2.     Know where the cryptocurrency originates from

If the currency you want to buy or invest in is part of an Initial Coin Offering (ICO), which means that it’s a relatively new cryptocurrency venture, find out where the company that is offering it is based. Investors should be aware of where the assets is coming from—whether foreign or domestic – in case issues like fraud arise in the future. Companies located in a foreign jurisdiction or who do not disclose their place of operation could be harder for investors to deal with down the road should any problems arise with your investment.

3.     Investigate the legitimacy of the cryptocurrency company

In 2017, The United States’ Securities and Exchange Commission’s new cyber unit filed charges against a Quebec cryptocurrency company—the first charges they have ever laid— for scamming backers out of their investments.

Ensure you examine the credential of the company and its team who are offering the currency or asset. There can be varying degrees of legitimacy to companies or teams and fraud has occurred in the past where representatives from companies are not who they say they are.

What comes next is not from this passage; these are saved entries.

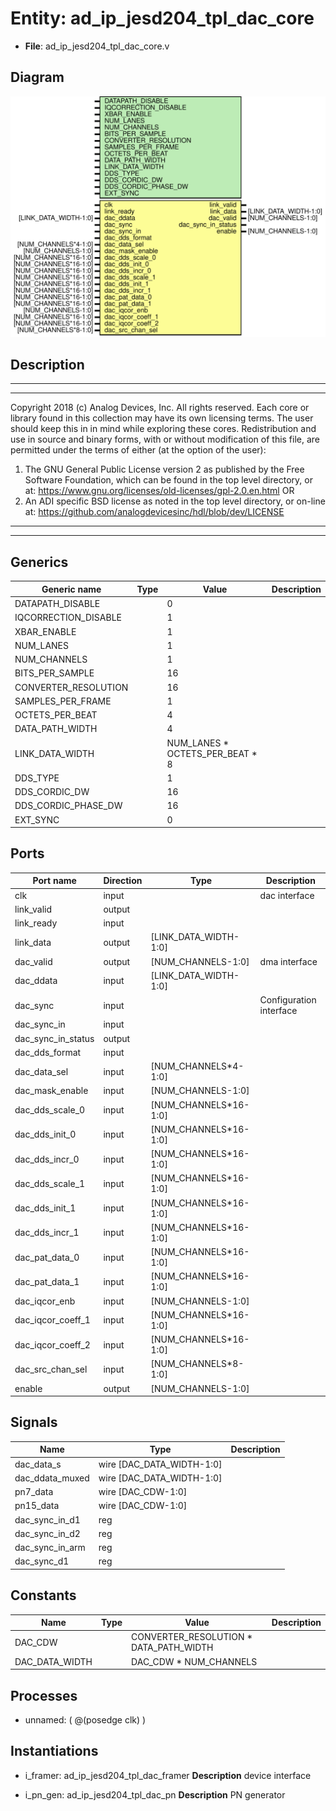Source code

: # Entity: ad_ip_jesd204_tpl_dac_core

- **File**: ad_ip_jesd204_tpl_dac_core.v
## Diagram

![Diagram](ad_ip_jesd204_tpl_dac_core.svg "Diagram")
## Description

***************************************************************************
 ***************************************************************************
 Copyright 2018 (c) Analog Devices, Inc. All rights reserved.
 Each core or library found in this collection may have its own licensing terms.
 The user should keep this in in mind while exploring these cores.
 Redistribution and use in source and binary forms,
 with or without modification of this file, are permitted under the terms of either
  (at the option of the user):
   1. The GNU General Public License version 2 as published by the
      Free Software Foundation, which can be found in the top level directory, or at:
 https://www.gnu.org/licenses/old-licenses/gpl-2.0.en.html
 OR
   2.  An ADI specific BSD license as noted in the top level directory, or on-line at:
 https://github.com/analogdevicesinc/hdl/blob/dev/LICENSE
 ***************************************************************************
 ***************************************************************************
 
## Generics

| Generic name         | Type | Value                           | Description |
| -------------------- | ---- | ------------------------------- | ----------- |
| DATAPATH_DISABLE     |      | 0                               |             |
| IQCORRECTION_DISABLE |      | 1                               |             |
| XBAR_ENABLE          |      | 1                               |             |
| NUM_LANES            |      | 1                               |             |
| NUM_CHANNELS         |      | 1                               |             |
| BITS_PER_SAMPLE      |      | 16                              |             |
| CONVERTER_RESOLUTION |      | 16                              |             |
| SAMPLES_PER_FRAME    |      | 1                               |             |
| OCTETS_PER_BEAT      |      | 4                               |             |
| DATA_PATH_WIDTH      |      | 4                               |             |
| LINK_DATA_WIDTH      |      | NUM_LANES * OCTETS_PER_BEAT * 8 |             |
| DDS_TYPE             |      | 1                               |             |
| DDS_CORDIC_DW        |      | 16                              |             |
| DDS_CORDIC_PHASE_DW  |      | 16                              |             |
| EXT_SYNC             |      | 0                               |             |
## Ports

| Port name          | Direction | Type                  | Description             |
| ------------------ | --------- | --------------------- | ----------------------- |
| clk                | input     |                       | dac interface           |
| link_valid         | output    |                       |                         |
| link_ready         | input     |                       |                         |
| link_data          | output    | [LINK_DATA_WIDTH-1:0] |                         |
| dac_valid          | output    | [NUM_CHANNELS-1:0]    | dma interface           |
| dac_ddata          | input     | [LINK_DATA_WIDTH-1:0] |                         |
| dac_sync           | input     |                       | Configuration interface |
| dac_sync_in        | input     |                       |                         |
| dac_sync_in_status | output    |                       |                         |
| dac_dds_format     | input     |                       |                         |
| dac_data_sel       | input     | [NUM_CHANNELS*4-1:0]  |                         |
| dac_mask_enable    | input     | [NUM_CHANNELS-1:0]    |                         |
| dac_dds_scale_0    | input     | [NUM_CHANNELS*16-1:0] |                         |
| dac_dds_init_0     | input     | [NUM_CHANNELS*16-1:0] |                         |
| dac_dds_incr_0     | input     | [NUM_CHANNELS*16-1:0] |                         |
| dac_dds_scale_1    | input     | [NUM_CHANNELS*16-1:0] |                         |
| dac_dds_init_1     | input     | [NUM_CHANNELS*16-1:0] |                         |
| dac_dds_incr_1     | input     | [NUM_CHANNELS*16-1:0] |                         |
| dac_pat_data_0     | input     | [NUM_CHANNELS*16-1:0] |                         |
| dac_pat_data_1     | input     | [NUM_CHANNELS*16-1:0] |                         |
| dac_iqcor_enb      | input     | [NUM_CHANNELS-1:0]    |                         |
| dac_iqcor_coeff_1  | input     | [NUM_CHANNELS*16-1:0] |                         |
| dac_iqcor_coeff_2  | input     | [NUM_CHANNELS*16-1:0] |                         |
| dac_src_chan_sel   | input     | [NUM_CHANNELS*8-1:0]  |                         |
| enable             | output    | [NUM_CHANNELS-1:0]    |                         |
## Signals

| Name            | Type                      | Description |
| --------------- | ------------------------- | ----------- |
| dac_data_s      | wire [DAC_DATA_WIDTH-1:0] |             |
| dac_ddata_muxed | wire [DAC_DATA_WIDTH-1:0] |             |
| pn7_data        | wire [DAC_CDW-1:0]        |             |
| pn15_data       | wire [DAC_CDW-1:0]        |             |
| dac_sync_in_d1  | reg                       |             |
| dac_sync_in_d2  | reg                       |             |
| dac_sync_in_arm | reg                       |             |
| dac_sync_d1     | reg                       |             |
## Constants

| Name           | Type | Value                                  | Description |
| -------------- | ---- | -------------------------------------- | ----------- |
| DAC_CDW        |      | CONVERTER_RESOLUTION * DATA_PATH_WIDTH |             |
| DAC_DATA_WIDTH |      | DAC_CDW * NUM_CHANNELS                 |             |
## Processes
- unnamed: ( @(posedge clk) )
## Instantiations

- i_framer: ad_ip_jesd204_tpl_dac_framer
**Description**
device interface

- i_pn_gen: ad_ip_jesd204_tpl_dac_pn
**Description**
PN generator

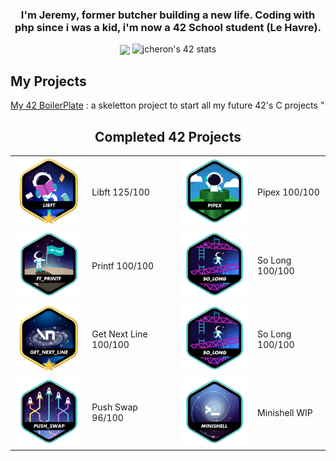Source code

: ### <div align="center">I'm Jeremy, former butcher building a new life. Coding with php since i was a kid, i'm now a 42 School student (Le Havre).

</div>


<div align="center">
<img src="https://avatars.githubusercontent.com/u/129049665?v=4" align="center" height="" width="" />
<img src="https://badge.mediaplus.ma/colorfulwaves/jcheron?1337Badge=off&UM6P=off" alt="jcheron's 42 stats">
</div>


## My Projects

[My 42 BoilerPlate](https://github.com/JeremyCheron/42BoilerPlate) : a skeletton project to start all my future 42's C projects
"
<div align="center">
	<table>
	<thead>
		<tr>
			<h2>
				Completed 42 Projects
			</h2>
		</tr>
	</thead>
		<tr>
			<td>
				<img src="/assets/libftm.png">
			</td>
			<td>
				Libft 125/100
			</td>
			<td>
				<img src="/assets/pipexe.png">
			</td>
			<td>
				Pipex 100/100
			</td>
		</tr>
		<tr>
			<td>
				<img src="/assets/ft_printfe.png">
			</td>
			<td>
				Printf 100/100
			</td>
			<td>
				<img src="/assets/so_longe.png">
			</td>
			<td>
				So Long 100/100
			</td>
		</tr>
		<tr>
			<td>
				<img src="/assets/get_next_linem.png">
			</td>
			<td>
				Get Next Line 100/100
			</td>
			<td>
				<img src="/assets/so_longe.png">
			</td>
			<td>
				So Long 100/100
			</td>
		</tr>
		<tr>
			<td>
				<img src="/assets/push_swape.png">
			</td>
			<td>
				Push Swap 96/100
			</td>
			<td>
				<img src="/assets/minishelle.png">
			</td>
			<td>
				Minishell WIP
			</td>
		</tr>
</div>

4.     Know that crypto-assets or currencies are volatile

Simply put, what goes up can also go down. Bitcoin reached its highest value in December of 2017. The currency was initially trading as if it were a penny stock, then surged to over $19,000 USD in 2017 and shortly after dropped to one third of that price in January. It has also had many other ups and downs in its history. Like other commodities, purchasers need to consider the volatility of cryptocurrencies and be prepared to deal with both its rises and falls.

5.     Understand the laws that are in place to protect you

There are consumer protection laws at the federal level and in different provinces in Canada. Investors or buyers of cryptocurrencies or crypto-assets should look into these laws that could apply to their purchase if they run into any issues.

6.     Be able to recognize the warning signs of fraud

From pressure tactics to “exclusive” offerings, there are warning signs that a purchaser should know about before they invest in or purchase a cryptocurrency or crypto-asset. The B.C. Securities Commission goes into detail on what those warning signs of fraud may look like, as well as other investment tips.

This article is based off of the podcast episode “The Wild West of Blockchain”, part of Navigator’s “Banking on Blockchain” series. If you want to hear the whole podcast in its entirety, you can listen in here.

“The above material references an opinion designed to enhance public understanding on the investment in crypto currencies and the issues that affect it. This material is intended to provide general information only and is not intended to provide investment advice, legal advice or tax advice, or to answer specific questions about your investments.  You should consult your own duly licences professional advisors if you require such advice or answers. While every effort has been taken to ensure the accuracy of this material the accuracy or completeness of the material cannot be guaranteed. Any information or materials which are provided or maintained by a third party such as linked sites which may be accessed throughout this material are provided “as is” and are not subject to any guarantee as to accuracy, completeness or currency. Any liability for losses or damages, whether direct, indirect, specific or consequential incurred by any user of this material and whether by contract, negligence or otherwise is specifically disclaimed."